I taught part two of the After Effects workshop for Mediaworks. This time I was without any support from official people such as Stephanie Zorn, who was there to back me up last week. I thought it was going to be an assisted work-session type environment, where I would just walked around and acted as a consultant for people, helping them and giving out advice as I might. It turned into more of an hour and a half long demo of some more advanced features of After Effects. Unfortunately, I hadn’t really prepared for this presentation of features, and so it was (as I always am without preparation), fumbling, awkward, rambling, and probably lacking in clarity.
Keeping up with the workload of Hybrid music and New Media and everything else continues to be a challenge.
On Sunday I started working on bloodying my head against the brick wall that is the seemingly intractable problem of creating a specific stylistic form for the AI project that satisfies my artistic desires, and is conceptually valid.
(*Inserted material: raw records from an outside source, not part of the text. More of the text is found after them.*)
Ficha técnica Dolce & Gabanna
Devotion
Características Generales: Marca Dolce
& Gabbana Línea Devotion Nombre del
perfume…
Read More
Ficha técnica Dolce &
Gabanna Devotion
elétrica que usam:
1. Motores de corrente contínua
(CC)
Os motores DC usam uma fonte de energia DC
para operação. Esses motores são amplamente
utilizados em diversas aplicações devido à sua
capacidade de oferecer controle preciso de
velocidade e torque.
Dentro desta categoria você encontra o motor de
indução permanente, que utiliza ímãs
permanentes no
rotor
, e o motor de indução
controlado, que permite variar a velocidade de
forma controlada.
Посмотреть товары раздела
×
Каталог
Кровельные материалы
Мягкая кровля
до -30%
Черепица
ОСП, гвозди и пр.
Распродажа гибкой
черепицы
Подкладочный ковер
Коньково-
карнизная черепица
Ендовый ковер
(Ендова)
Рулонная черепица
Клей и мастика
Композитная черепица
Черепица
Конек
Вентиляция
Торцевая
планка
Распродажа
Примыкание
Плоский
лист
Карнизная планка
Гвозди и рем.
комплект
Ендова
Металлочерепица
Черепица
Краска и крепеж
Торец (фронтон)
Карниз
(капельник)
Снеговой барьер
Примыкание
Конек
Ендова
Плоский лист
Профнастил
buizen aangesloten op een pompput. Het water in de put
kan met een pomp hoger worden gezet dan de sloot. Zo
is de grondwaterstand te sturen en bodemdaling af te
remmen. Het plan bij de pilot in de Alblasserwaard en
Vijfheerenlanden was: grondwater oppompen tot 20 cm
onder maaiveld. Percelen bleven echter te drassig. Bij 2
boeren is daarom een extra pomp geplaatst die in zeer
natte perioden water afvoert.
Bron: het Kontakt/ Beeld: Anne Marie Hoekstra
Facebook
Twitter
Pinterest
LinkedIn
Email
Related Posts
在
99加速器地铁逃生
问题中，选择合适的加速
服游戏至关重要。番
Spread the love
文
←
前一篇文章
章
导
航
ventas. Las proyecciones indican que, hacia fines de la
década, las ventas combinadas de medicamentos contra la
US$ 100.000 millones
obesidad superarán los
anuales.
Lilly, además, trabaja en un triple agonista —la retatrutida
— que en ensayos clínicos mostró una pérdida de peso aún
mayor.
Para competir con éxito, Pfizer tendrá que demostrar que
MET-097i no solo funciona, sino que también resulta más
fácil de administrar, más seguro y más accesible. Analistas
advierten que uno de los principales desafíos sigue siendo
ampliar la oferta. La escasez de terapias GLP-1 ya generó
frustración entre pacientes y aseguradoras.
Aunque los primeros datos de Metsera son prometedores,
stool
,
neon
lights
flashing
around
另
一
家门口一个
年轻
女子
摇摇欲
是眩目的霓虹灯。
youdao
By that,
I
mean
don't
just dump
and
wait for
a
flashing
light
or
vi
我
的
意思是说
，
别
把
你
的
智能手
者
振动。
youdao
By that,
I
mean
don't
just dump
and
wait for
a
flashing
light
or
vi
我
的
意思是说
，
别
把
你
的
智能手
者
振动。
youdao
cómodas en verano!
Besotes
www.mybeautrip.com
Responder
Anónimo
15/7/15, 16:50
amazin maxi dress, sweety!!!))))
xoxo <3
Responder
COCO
Allow me to elaborate.
The form of the project as it has stood so far is as follows: The animation would represent the output of the monitoring system of a software based reality in which existed an artificial intelligence, learning and developing skills and cognitive powers through interaction with this environment and the things in it. This would entail both a third-person omniscient perspective, and a relatively formalistic simplicity in the cinematographic style of the images. That is, aesthetic experimentation such as dual-screen, moving camera, crazy animation, and other such experimentation would not be overly suited to the idea. So if I were to proceed forward with this idea, it would basically consist of the following approach:
Have a third person omniscient perspective documentation of different scenes of the AI evolving. It would be embodied in a human or other form in its virtual environment. This environment would be the world that it perceives to be all that exists. It would learn progressively: how to respond to commands, things like training a dog by example (praise vs. reproach), learning everything as a baby would, by seeing and touching and learning by example. It would learn core necessities of intelligence: representation of knowledge through language, embedding of experience in memory structures, the ability to judge and reason based on learned knowledge, the development of goals out of these abilities.
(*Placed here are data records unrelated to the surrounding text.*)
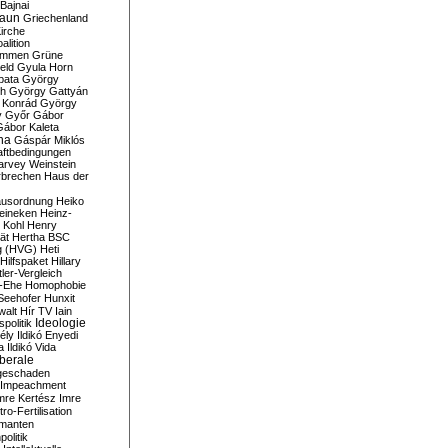
Bajnai
aun
Griechenland
irche
lition
ommen
Grüne
eld
Gyula Horn
pata
György
th
György Gattyán
 Konrád
György
y
Győr
Gábor
Gábor Kaleta
na
Gáspár Miklós
ftbedingungen
arvey Weinstein
brechen
Haus der
usordnung
Heiko
eineken
Heinz-
 Kohl
Henry
ät
Hertha BSC
g (HVG)
Heti
Hilfspaket
Hillary
tler-Vergleich
-Ehe
Homophobie
Seehofer
Hunxit
walt
Hír TV
Iain
spolitik
Ideologie
ély
Ildikó Enyedi
a
Ildikó Vida
liberale
geschaden
Impeachment
mre Kertész
Imre
itro-Fertilisation
rmanten
politik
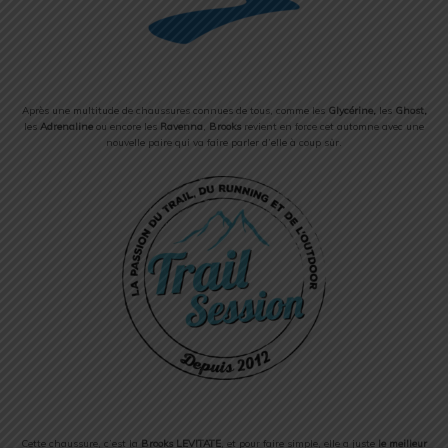
Après une multitude de chaussures connues de tous, comme les
Glycérine,
les
Ghost,
les
Adrenaline
ou encore les
Ravenna
,
Brooks
revient en force cet automne avec une
nouvelle paire qui va faire parler d’elle à coup sûr.
Cette chaussure, c’est la
Brooks LEVITATE
, et pour faire simple, elle a juste
le meilleur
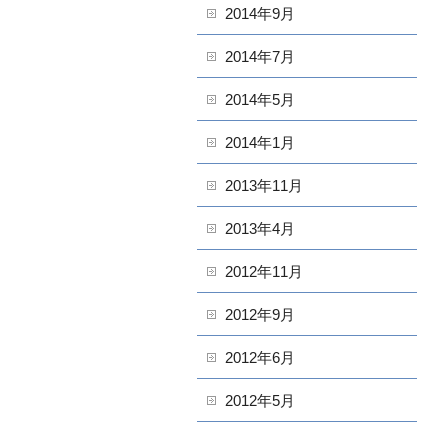
2014年9月
2014年7月
2014年5月
2014年1月
2013年11月
2013年4月
2012年11月
2012年9月
2012年6月
2012年5月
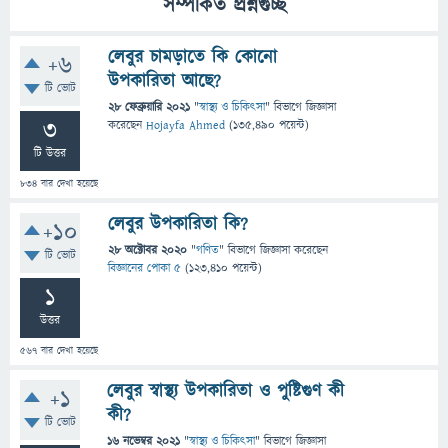
সম্পর্কিত প্রশ্নগুচ্ছ
লেবুর চামড়াতে কি কোনো
+6
উপকারিতা আছে?
টি ভোট
28 ফেব্রুয়ারি 2021
"
স্বাস্থ্য ও চিকিৎসা
" বিভাগে
জিজ্ঞাসা
3
করেছেন
Hojayfa Ahmed
(
135,490
পয়েন্ট)
টি উত্তর
834
বার দেখা হয়েছে
লেবুর উপকারিতা কি?
+10
28 অক্টোবর 2020
"
গণিত
" বিভাগে
জিজ্ঞাসা
করেছেন
টি ভোট
বিজ্ঞানের পোকা ৫
(
123,410
পয়েন্ট)
1
উত্তর
567
বার দেখা হয়েছে
লেবুর স্বাস্থ্য উপকারিতা ও পুষ্টিগুণ কী
+1
কী?
টি ভোট
16 নভেম্বর 2021
"
স্বাস্থ্য ও চিকিৎসা
" বিভাগে
জিজ্ঞাসা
Then, eventually, it would become aware of itself as a thinking entity, and probe the nature of what that might mean, and then it would be able to self-modify and probe the edges of its perceptual reality, and escape them and trigger an intelligence explosion, or some other unfathomable event, represented visually in an experimental and crazy way.
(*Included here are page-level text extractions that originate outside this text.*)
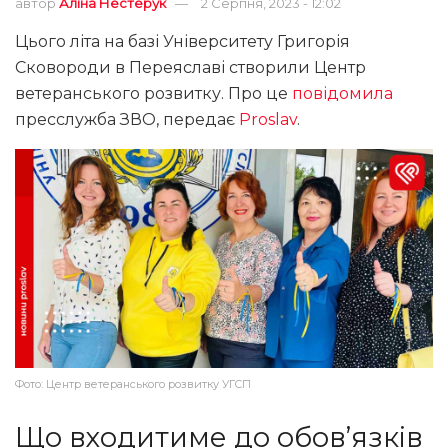
автор
Аліна Нестерук
2 Серпня, 2023 - 12:02
Цього літа на базі Університету Григорія
Сковороди в Переяславі створили Центр
ветеранського розвитку. Про це
повідомила
пресслужба ЗВО, передає
Proslav
.
Фото: Центр ветеранського розвитку УГСП
Що входитиме до обов’язків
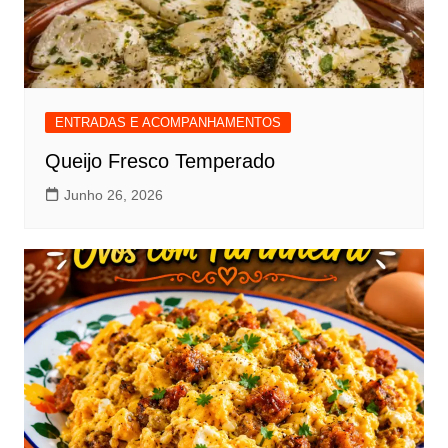
ENTRADAS E ACOMPANHAMENTOS
Queijo Fresco Temperado
Junho 26, 2026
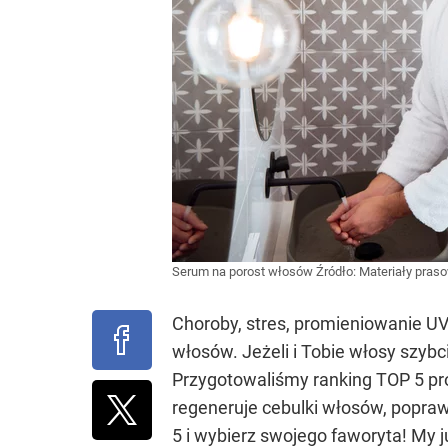
Serum na porost włosów
Źródło:
Materiały pras
Choroby, stres, promieniowanie UV 
włosów. Jeżeli i Tobie włosy szyb
Przygotowaliśmy ranking TOP 5 pr
regeneruje cebulki włosów, poprawi
5 i wybierz swojego faworyta! My 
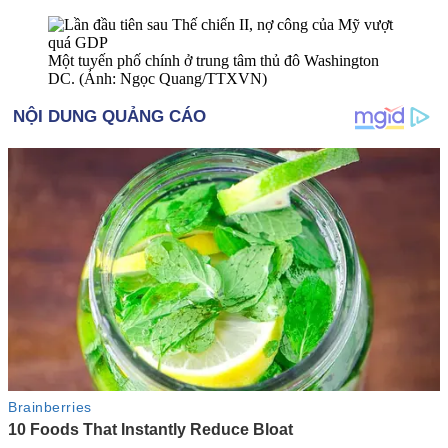
Một tuyến phố chính ở trung tâm thủ đô Washington
DC. (Ảnh: Ngọc Quang/TTXVN)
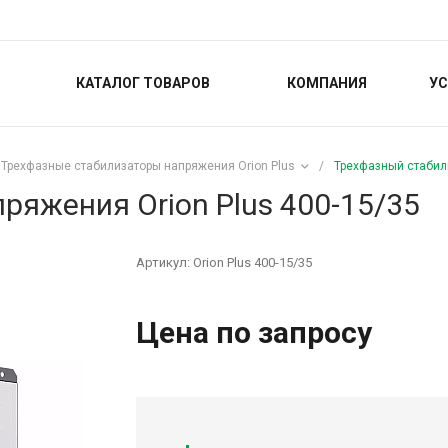
КАТАЛОГ ТОВАРОВ
КОМПАНИЯ
УС
Трехфазные стабилизаторы напряжения Orion Plus
/
Трехфазный стабили
ряжения Orion Plus 400-15/35
Артикул:
Orion Plus 400-15/35
Цена по запросу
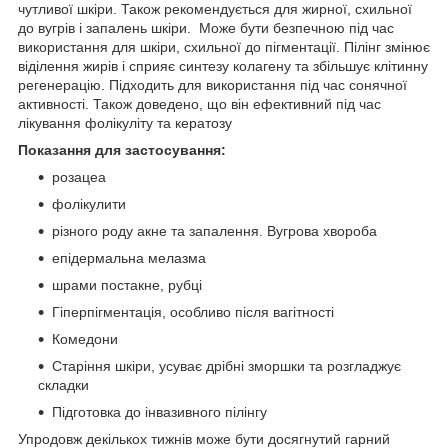
чутливої шкіри. Також рекомендується для жирної, схильної
до вугрів і запалень шкіри. Може бути безпечною під час
використання для шкіри, схильної до пігментації. Пілінг змінює
віділення жирів і сприяє синтезу колагену та збільшує клітинну
регенерацію. Підходить для використання під час сонячної
активності. Також доведено, що він ефективний під час
лікування фолікуліту та кератозу
Показання для застосування:
розацеа
фолікулити
різного роду акне та запалення. Вугрова хвороба
епідермальна мелазма
шрами постакне, рубці
Гіперпігментація, особливо після вагітності
Комедони
Старіння шкіри, усуває дрібні зморшки та розгладжує
складки
Підготовка до інвазивного пілінгу
Упродовж декількох тижнів може бути досягнутий гарний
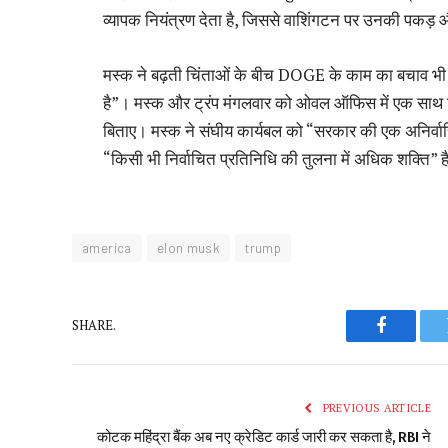
व्यापक नियंत्रण देता है, जिससे वाशिंगटन पर उनकी पकड़ 
मस्क ने बढ़ती चिंताओं के बीच DOGE के काम का बचाव भी क
है”। मस्क और ट्रंप मंगलवार को ओवल ऑफिस में एक साथ दिख
बिताए। मस्क ने संघीय कार्यबल को “सरकार की एक अनिर्वाच
“किसी भी निर्वाचित प्रतिनिधि की तुलना में अधिक शक्ति” ह
america
elon musk
trump
SHARE.
Faceboo
PREVIOUS ARTICLE
कोटक महिंद्रा बैंक अब नए क्रेडिट कार्ड जारी कर सकता है, RBI ने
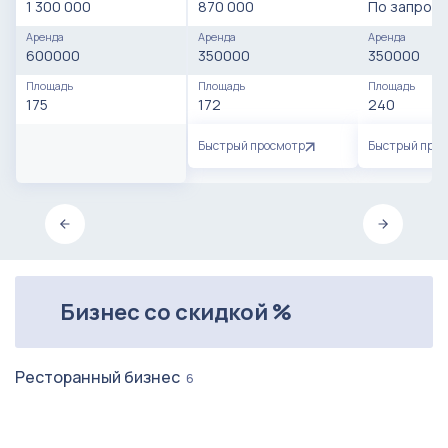
1 300 000
870 000
По запросу
Аренда
Аренда
Аренда
600000
350000
350000
Площадь
Площадь
Площадь
175
172
240
Быстрый просмотр
Быстрый про
Бизнес со скидкой %
Ресторанный бизнес
6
There are a couple of problems with this approach: 1). It is boring. 2). It is week 6.
There is no way for me to bring this project around in a way that is conceptually and aesthetically exciting to me at the same time. I have tried multiple different approaches, and done a ton of research, but nothing seems to work and spark my creative titillation.
So there are two options. 1). abandon this project and start on something else small in the middle of the quarter, meaning basically a wasted fall quarter, and failure in the sense of creating a project that will be output in a form that people can view. 2). re-imagine the project, in scope and stylistic form.
I think I’m going with option 2.
More about option number 2 and what it might entail next Wednesday.